■ WHAT IS REQUIRED: Without the pictures, set down every record below exactly as it reads.

*** MATERIAL SUPPLIED Section Begins ***

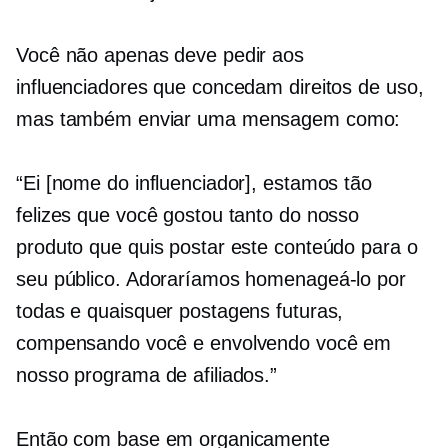
Você não apenas deve pedir aos
influenciadores que concedam direitos de uso,
mas também enviar uma mensagem como:
“Ei [nome do influenciador], estamos tão
felizes que você gostou tanto do nosso
produto que quis postar este conteúdo para o
seu público. Adoraríamos homenageá-lo por
todas e quaisquer postagens futuras,
compensando você e envolvendo você em
nosso programa de afiliados.”
Então com base em organicamente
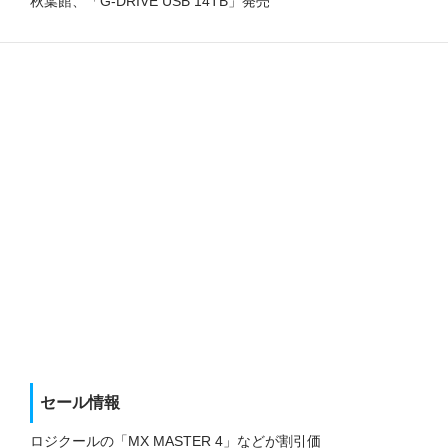
秋葉館、「G-DRIVE USB 14TB」発売
セール情報
ロジクールの「MX MASTER 4」などが割引価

*** MATERIAL SUPPLIED Section Ends ***

■ TASK RESPONSE:
Você não apenas deve pedir aos
influenciadores que concedam direitos de uso,
mas também enviar uma mensagem como:
“Ei [nome do influenciador], estamos tão
felizes que você gostou tanto do nosso
produto que quis postar este conteúdo para o
seu público. Adoraríamos homenageá-lo por
todas e quaisquer postagens futuras,
compensando você e envolvendo você em
nosso programa de afiliados.”
Então com base em organicamente
秋葉館、「G-DRIVE USB 14TB」発売
セール情報
ロジクールの「MX MASTER 4」などが割引価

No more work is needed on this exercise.